I can't accept it. I can't and never will. I want to ask Kelly things. I want to go to her for advice. I want to hang out with her and go places, do fun things, stupid things. I still anticipate the way she would answer the questions I would ask, that sure-of-herself style—no matter what the topic, as if she knew everything, dressed in the latest fad stuff, “too cool for school.”

Kelly never worried about stuff that scared the rest of us. Failing tests. Getting into college. Getting guys to like you. And especially really scary things—like hurricanes.

She was my best friend, and now I don't have her. She's not anywhere and that just makes no sense to me. It's stupid, I know, but I keep dialing her cell number, waiting for her to pick up on the other end.

And her picture.

The one of her in her pink bikini and floppy hat, the one that I took in Galveston when the surf was calm, and I captured one of life's rare and perfect moments. I stare at it hard as though in some way—wherever she is now—my thoughts can reach her and she'll know I'm thinking about her and everything we shared. I need to keep doing that. To hold on to that. To remind me that's what life really is, odd collages of those isolated, perfect, beautiful shared moments with people you love. That's the best you can hope for. That's all we have to hold on to, to keep inside ourselves, no matter what.

“I keep telling myself that up until the end, she probably never allowed herself to think it was over,” I say to Sari. “I doubt it ever occurred to her there was nothing she could do to stop Danielle. She probably never realized it was her time to go, never allowed for the possibility.”

“She was all about living,” Sari says. “Every day, every crazy minute. She was a hundred percent alive, a hundred percent with you.”

Only now she's not. She's gone, reduced to a memory.

We talk about her less and less because it's too hard to look back. Her dad, a surgeon at Memorial, her mom, a pediatric nurse, two brothers, Mike and Quinn. All of them gone now like they were never born, like so many of the people on that highway who stayed where they were because they thought there was literally nowhere to turn. I can't come to terms with it. I doubt I ever will. All I know is the pain and the sadness, as I relive the memories of what happened during the storm and after, again and again and it rubs me raw inside.

So many of the after-effects of the storm are buried within us.

A psychiatrist on TV called it post-traumatic stress disorder. I never went to war, I never pulled the trigger of a gun, but I imagine this is what soldiers go through because none of us can get over seeing so much death around us.

I try to focus on moving on. I don't talk to Aidan anymore. He knows I'm seeing River. He also knows what he did, helping Lexie get River's combination. Maybe he didn't know how bad it was.
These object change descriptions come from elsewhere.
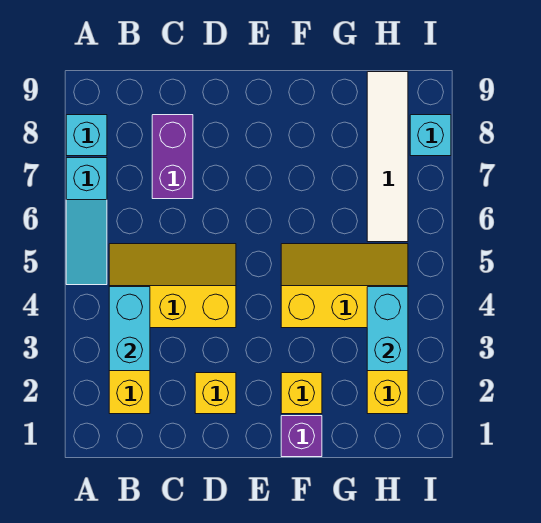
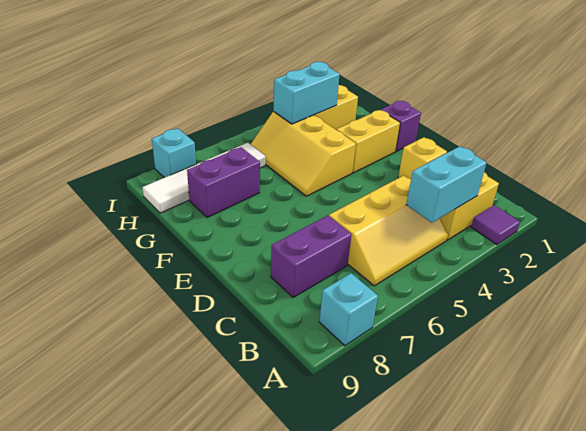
none -> purple 1x1 tile [471,205,520,245]
cyan 1x3 slope [66,158,107,285] -> none
yellow 2x3 slope [109,244,236,328] -> yellow 2x3 slope turned to [329,176,448,286]
yellow 1x1 brick [281,373,322,414] -> yellow 1x2 brick [337,110,400,173]
none -> purple 1x2 brick [187,147,260,218]

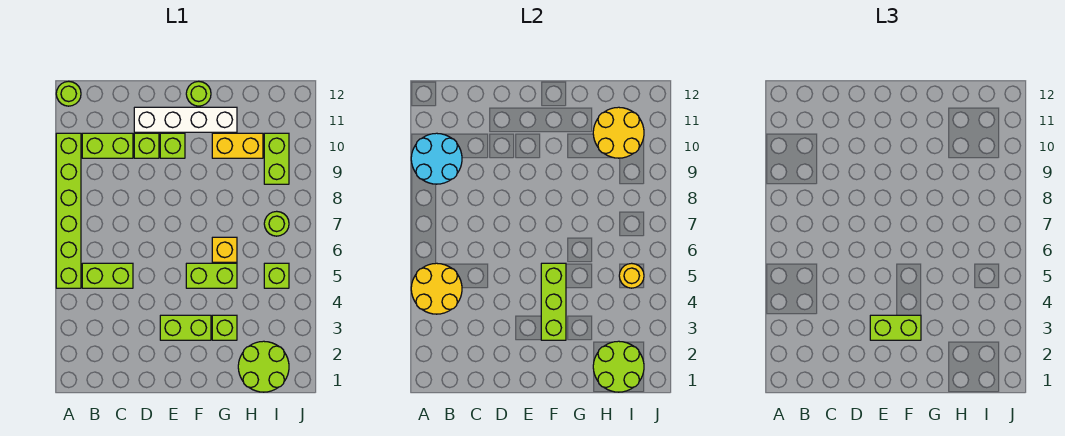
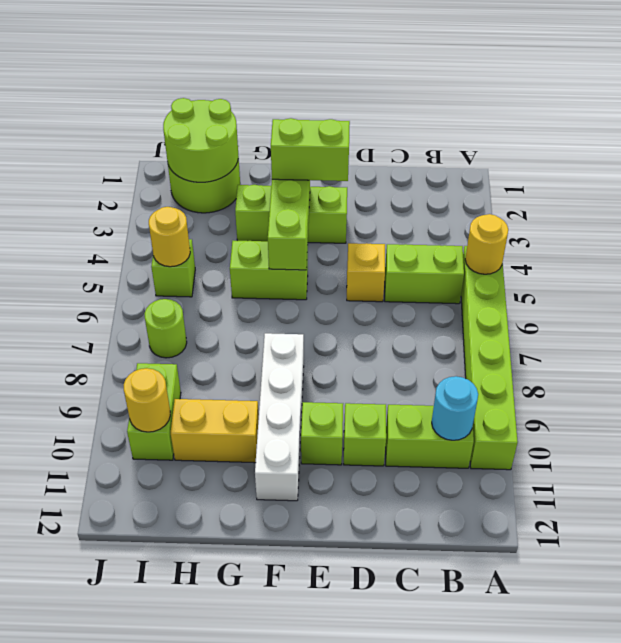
yellow 2x2 round brick [411,263,462,314] -> yellow 1x1 round brick [465,214,508,274]
cyan 2x2 round brick [411,133,462,184] -> cyan 1x1 round brick [432,376,478,440]
lime 1x1 round brick [56,81,81,106] -> none
white 1x4 brick [134,107,237,132] -> white 1x4 brick turned to [255,333,304,501]
lime 1x1 round brick [186,81,211,106] -> none
yellow 1x1 brick [212,237,237,262] -> yellow 1x1 brick moved to [347,243,385,302]
yellow 2x2 round brick [593,107,644,158] -> yellow 1x1 round brick [124,368,170,432]

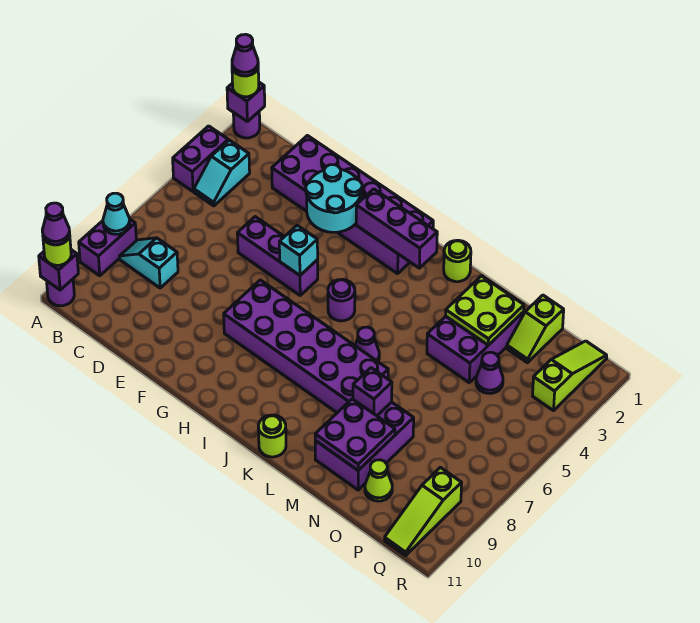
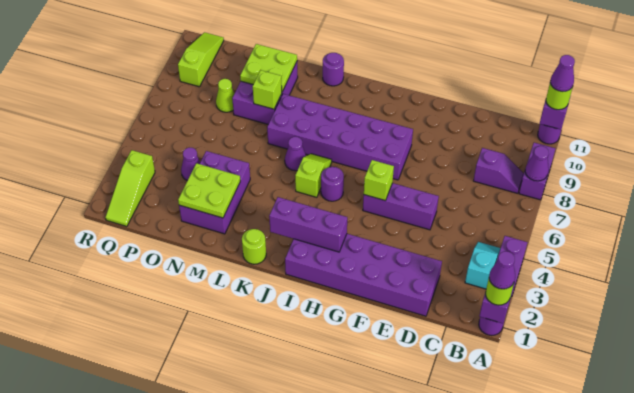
cyan 1x1 cone [103,193,130,234] -> purple 1x1 cone [525,146,549,181]
cyan 1x2 slope [119,238,178,288] -> purple 1x2 slope [473,148,524,193]
cyan 2x2 round brick [306,165,362,232] -> none
cyan 1x1 brick [279,225,318,275] -> lime 1x1 brick [364,160,394,201]
lime 1x1 round brick [258,415,286,457] -> purple 1x1 round brick [323,53,344,86]
purple 1x1 brick [353,368,392,416] -> lime 1x1 brick [253,70,282,109]
purple 2x2 plate [315,399,395,470] -> lime 2x2 plate [240,44,297,92]
lime 1x2 slope [507,295,564,363] -> lime 1x2 slope moved to [295,154,332,197]
lime 1x1 cone [365,460,392,501] -> lime 1x1 cone moved to [216,79,235,112]

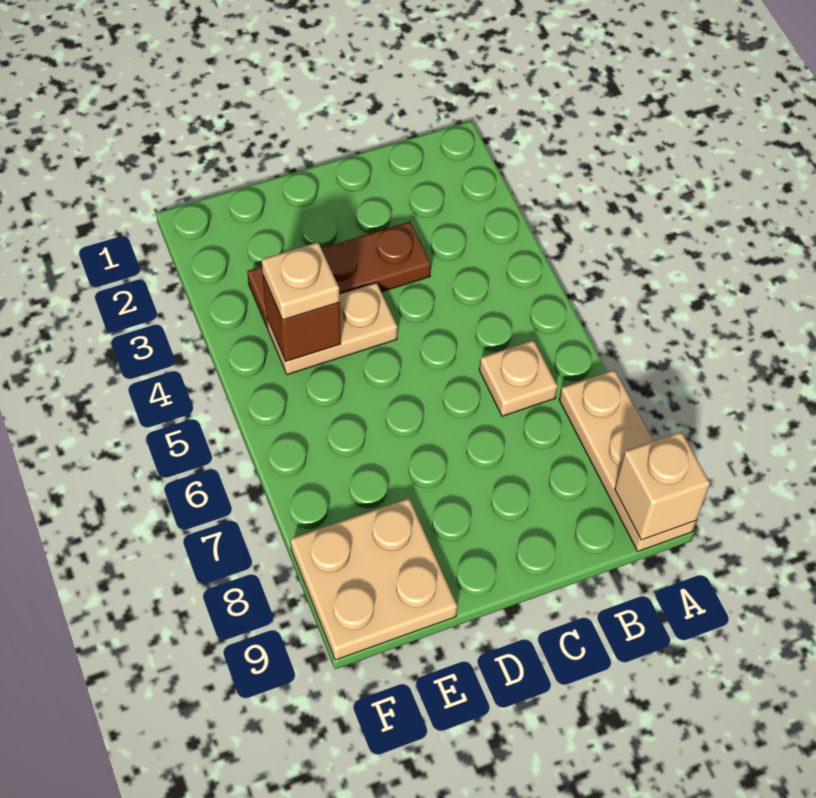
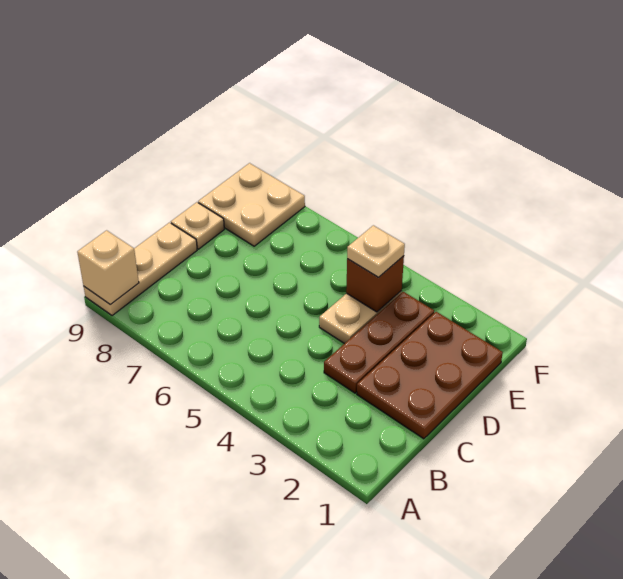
tan 1x3 plate [559,370,696,551] -> tan 1x3 plate turned to [84,223,197,316]
tan 1x1 plate [479,340,558,416] -> tan 1x1 plate moved to [171,202,224,249]
none -> brown 2x3 plate [357,312,503,439]

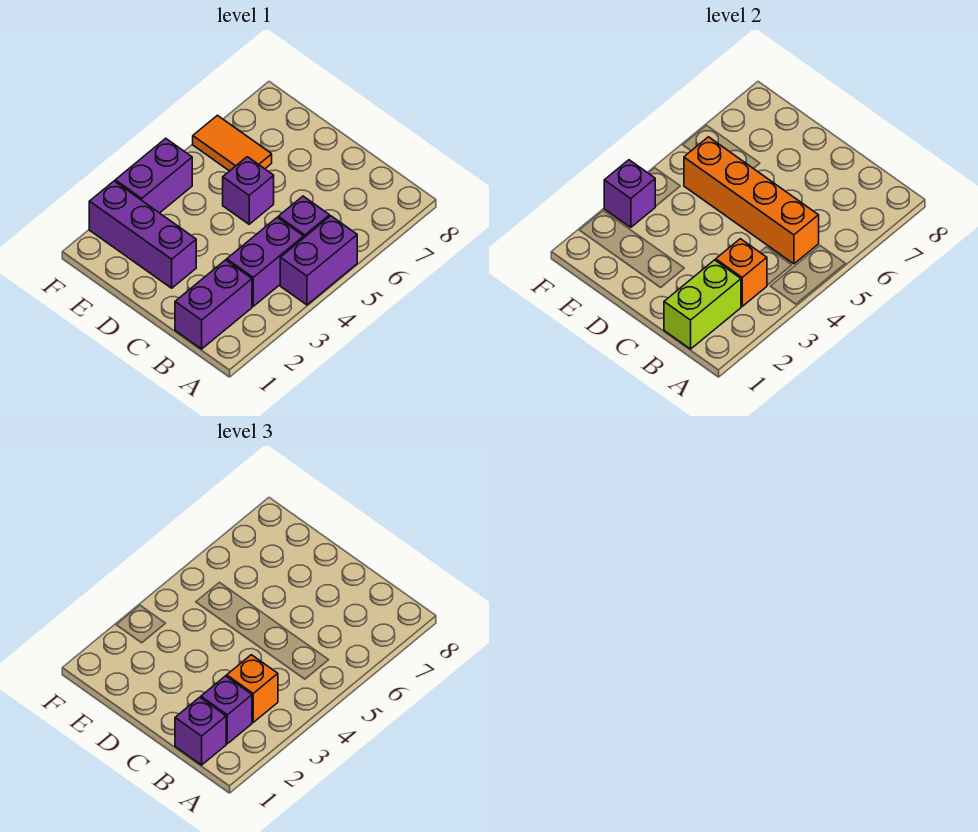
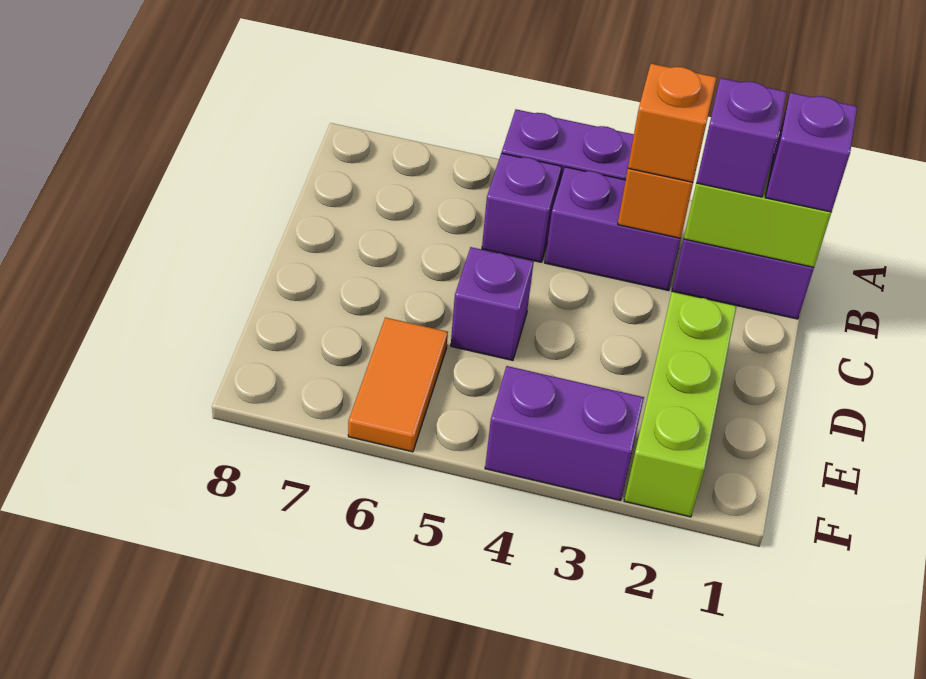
orange 1x4 brick [684,137,819,264] -> none
purple 1x3 brick [89,181,196,288] -> lime 1x3 brick [624,292,737,517]
purple 1x1 brick [604,160,655,227] -> none

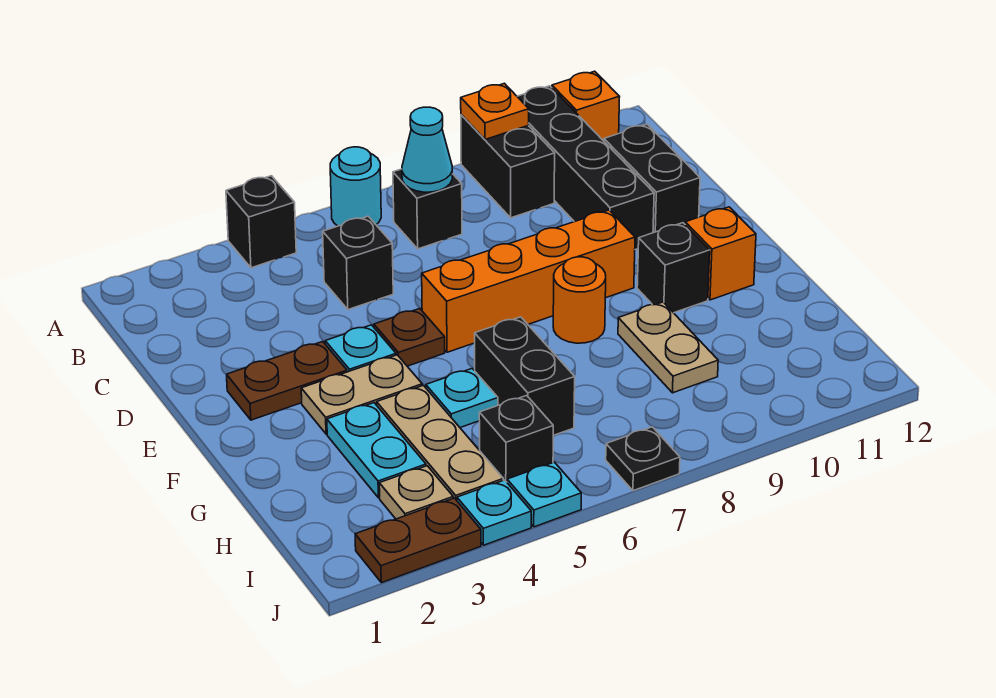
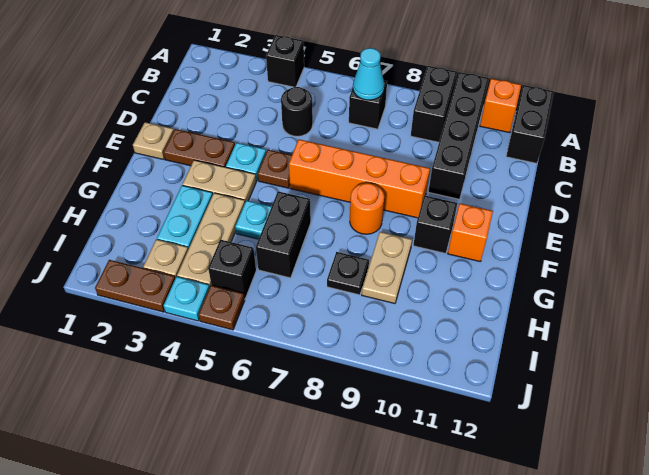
cyan 1x1 round brick [330,147,381,226] -> none
orange 1x1 plate [461,83,529,139] -> none
black 1x1 brick [323,216,393,310] -> black 1x1 round brick [281,87,313,136]
black 1x2 brick [604,124,700,233] -> black 1x2 brick moved to [506,85,554,163]
none -> tan 1x1 plate [133,122,174,159]
cyan 1x1 plate [507,462,581,527] -> brown 1x1 plate [198,285,245,330]
black 1x1 plate [606,427,680,491] -> black 1x1 plate moved to [327,252,369,295]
Maybe he didn't know what he was paving the way for. But he did it, and I don't think he cared how badly it could hurt River. Aidan was like that. Single-minded. About basketball. About everything.

I think of all the things that were missing between us, but what I see most now is the emptiness.

Lexie got punished by the storm too, but what she lost was something she could get past. She and her parents survived, but their home was totally destroyed. They were forced to move in with her aunt in a house in a suburb of Dallas. No one knows if she's ever coming back. She tried to call River a few times, he told me. She left messages saying she was frantic to know how he was. He ignored the calls.